On February 20, 2015, all parties to the lawsuit filed by the City of Hempstead and joined by CALH against Waller County and Pintail Landfill, LLC, reached a settlement agreement, thus avoiding going back into the 506th District Court to continue with the trial before Senior District Judge Terry L. Flenniken. Reaching the settlement on February 20th was not without incident, but none-the-less a settlement was reached.

As you recall, on December 18, 2014, the jury in the 506th District Court found for CALH and the City of Hempstead in the suit against Waller County including the elected officials of Waller County in their official capacities and Pintail Landfill, LLC. 11 of the jurors voted “yes” on all the questions asked of them and even the 12th juror voted yes on 8 of the 9 questions asked. CALH feels vindicated by the results of the jury trial and the settlement agreement.

A copy of the Compromise Settlement Agreement and Release is attached for your review, however, a summary of it follows. Accordingly, the 506th District Court rendered the Agreed Final Judgment to include:

The Waller County Ordinance No. 2013-001 is void.
The Host Agreement between Waller County, Texas and Pintail Landfill, LLC is void.
The City of Hempstead will recover $245,000 in attorneys’ fees from Waller County.
CALH will recover $325,000 in attorneys’ fees from Waller County.
Although the release specifically excludes, and expressly preserves, any claims, defenses, assertions, or causes of action related to or arising out of the Waller County Ordinance No. 2011-001, the release provides that all parties agree on behalf of itself and its assigns, never again to bring suit in any court against any of the other parties with respect to any claims.

At this point, we now proceed headlong into the Contested Case Hearing (CCH) to be heard before the State Office of Administrative Hearings (SOAH) Court to be held in Austin. Trial preparation has been underway for 3 months or so and presently experts on both sides are being deposed in preparation for trial.

You might ask about where we are financially in this effort, given the award of $325,000 from Waller County. The funds will be used to pay the balance of our legal fees from the Waller County trial, however, the $325,000 will not be enough to fund all of our efforts as it relates to the CCH. Thus, our garage sales must continue and our major fundraiser scheduled for July 25th must be held to help fund all of our activities. In addition, to those that have budgeted for and have been making monthly contributions to our efforts, we ask for your continued support. We still have a long way to go and your support is greatly appreciated.

One other recent development concerns the Travis County Court and our lawsuit against the TCEQ to appeal the issuance of the transfer station registration, to which the City of Hempstead was also a party. As you may recall, in September 2013, a Travis County Court upheld the TCEQ’s decision to issue the transfer station registration. On November 12, 2014, CALH and the City of Hempstead filed an appeal of that ruling with the 3rd Court of Appeals. On February 25, 2015, CALH and the City of Hempstead filed their initial brief with the Court of Appeals, which is available for viewing on CALH’s website (see links below). The initial brief sets forth how the TCEQ erred in granting the transfer station registration.
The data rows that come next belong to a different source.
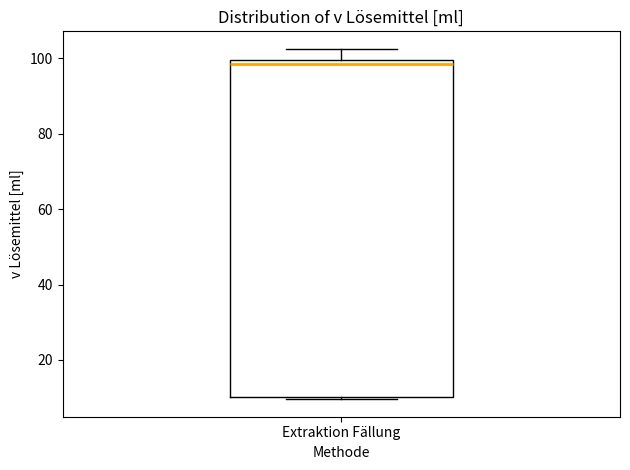

Read this box plot against the y-axis: the position of the median line, the range covered by the box, and the ends of both whiskers. The values are not printed on the chart, so give them approximately, as read against the axis.

median 98, box 10 to 100, whiskers 10 to 102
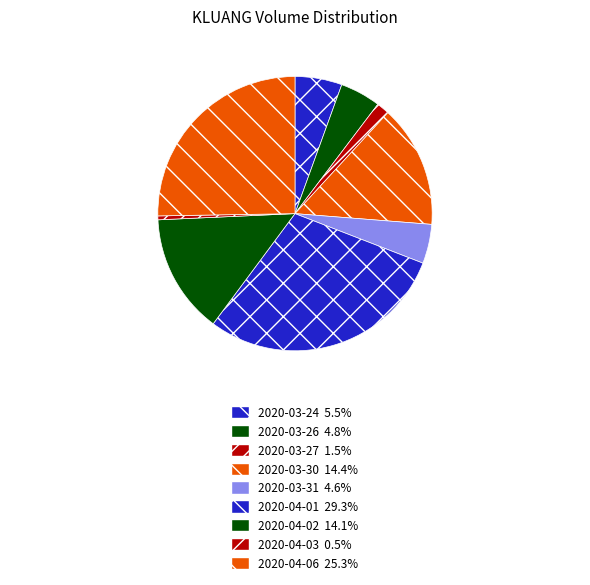

Combined, what portion of the pie is 2020-04-06 and 2020-03-27?

26.8%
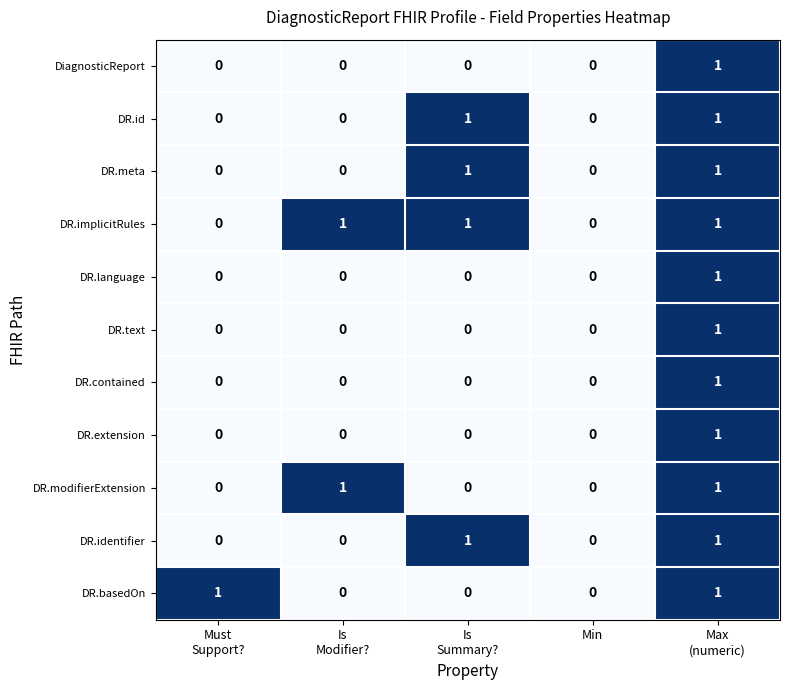

How many data points does each series have?

5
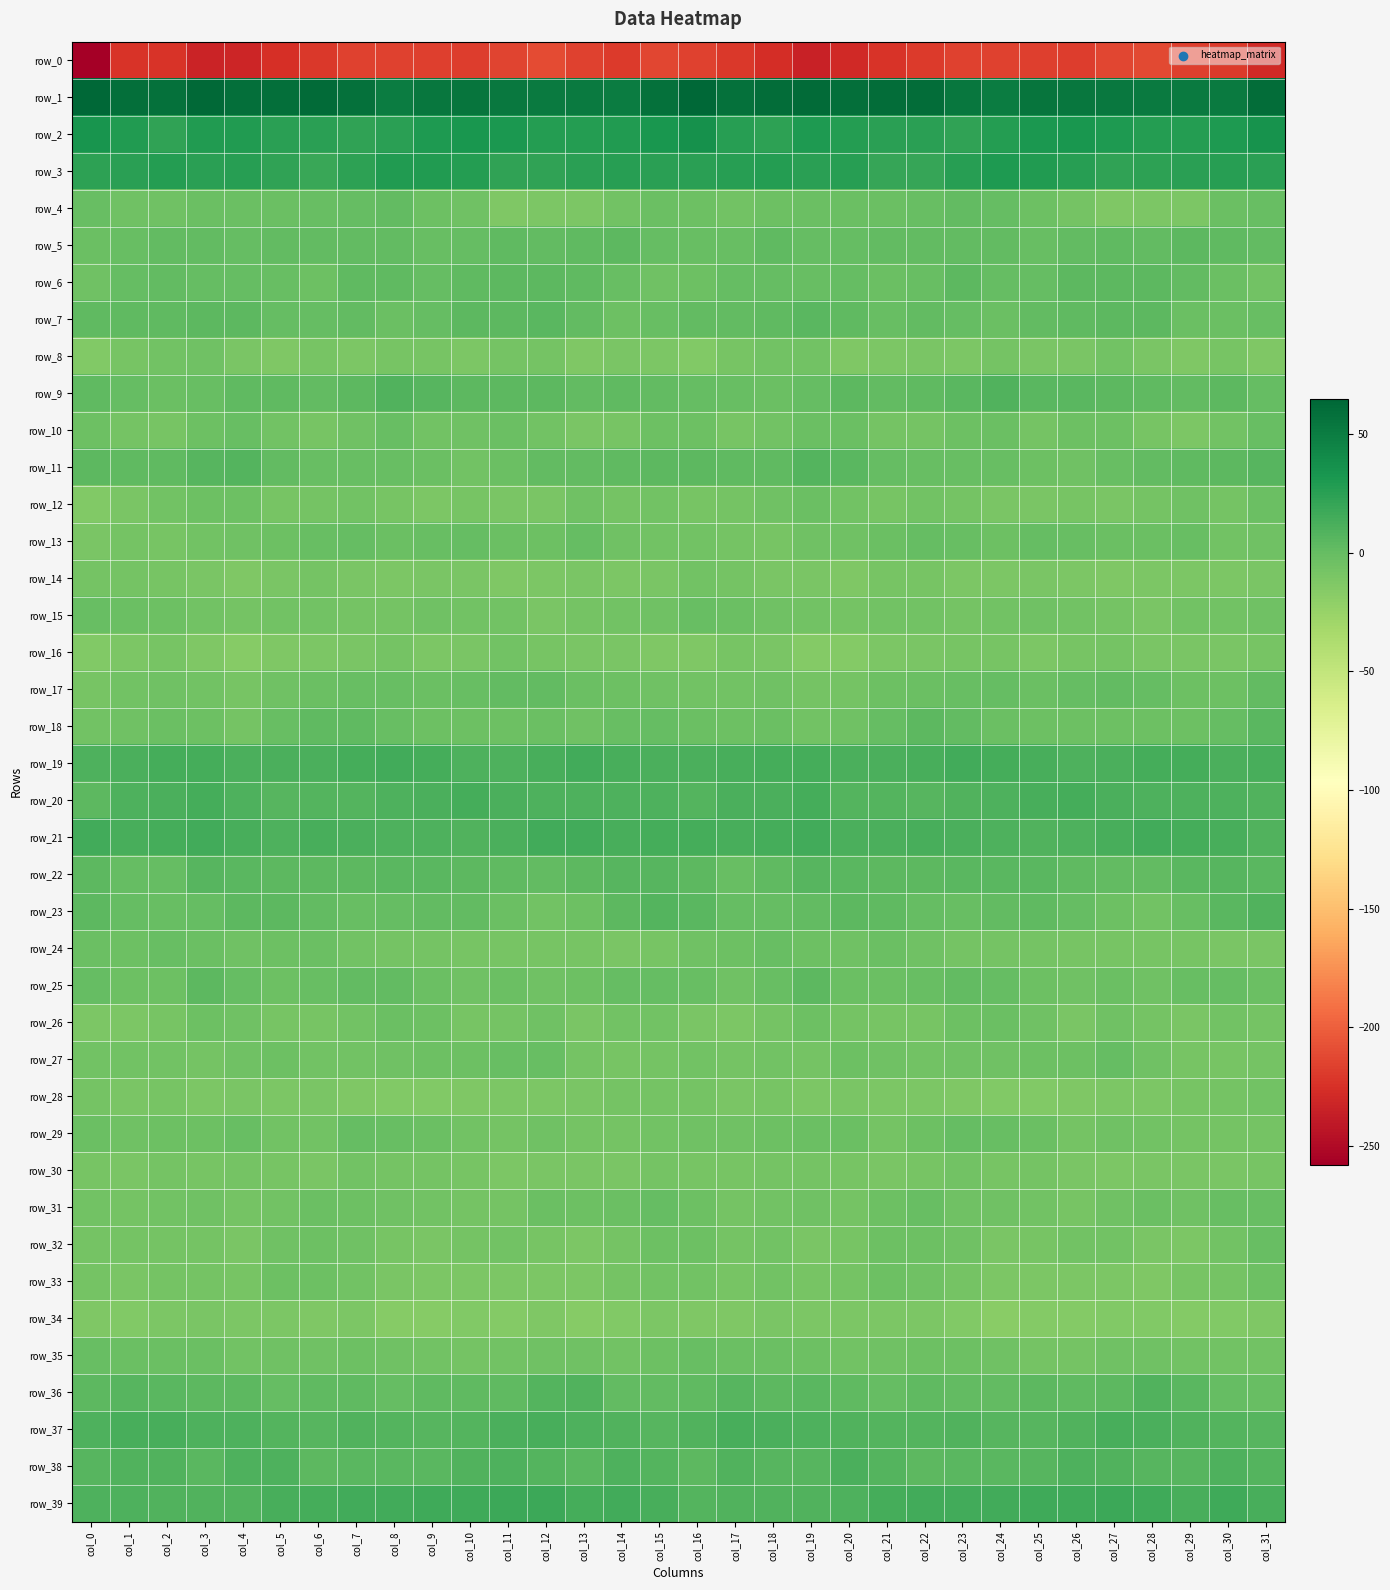

What is the total value across all series at col_0?

-227.3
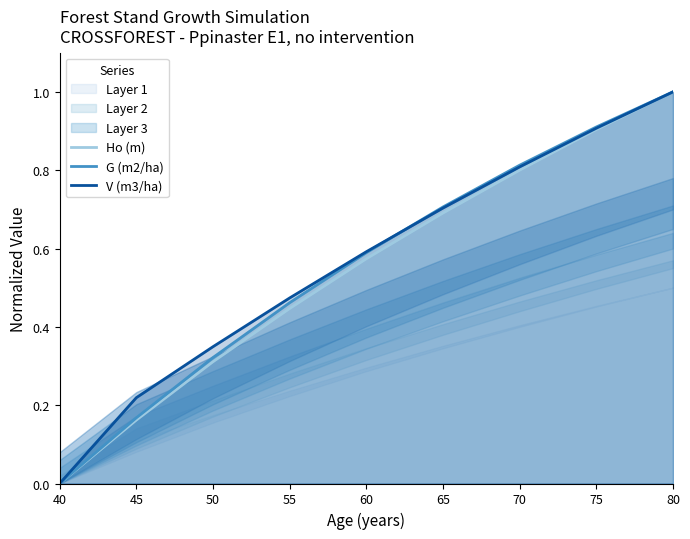

Which category has the highest value in the G (m2/ha) series?

80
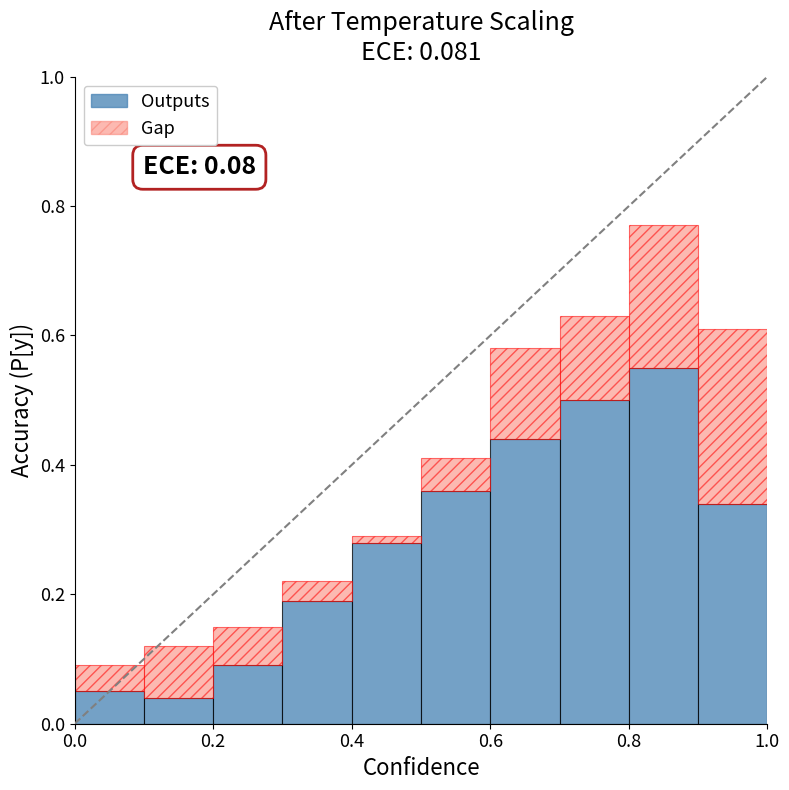

Rank the series by their average value, from highest to lowest.

Gap, Outputs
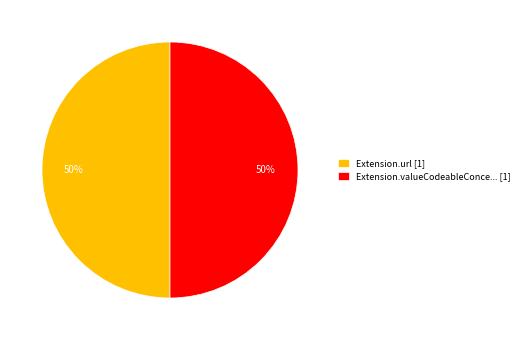

Is it true that Extension.valueCodeableConce... [1] is 50% of the pie?

True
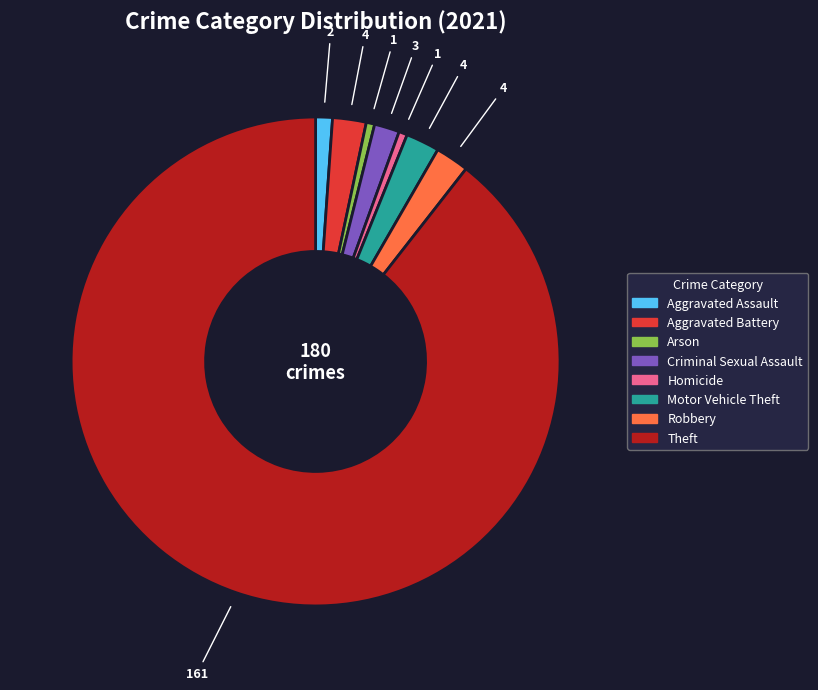

Does any single category account for the majority?

Yes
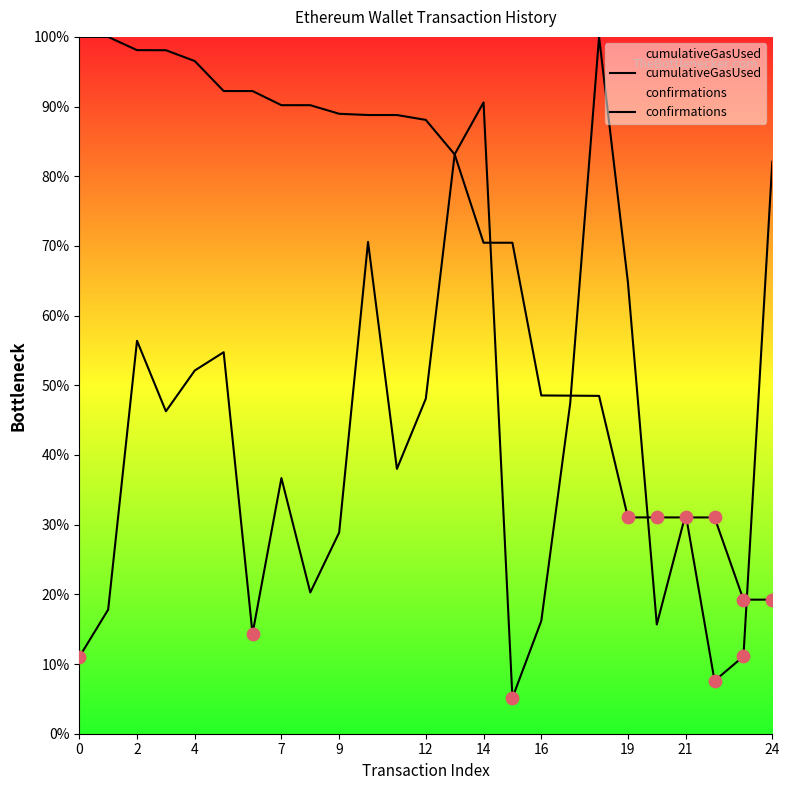

What are all the series names shown in the legend?

cumulativeGasUsed, confirmations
CALH and the City of Hempstead have requested an opportunity for oral argument which, if granted, will be held in Austin and open to the public. We will continue to keep you updated on the status of this appeal.

As has been demonstrated over the past 44 months, together we are making headway in this fight against the Pintail Landfill and we are confident that we will continue to do so. Thank you for your continued participation and support.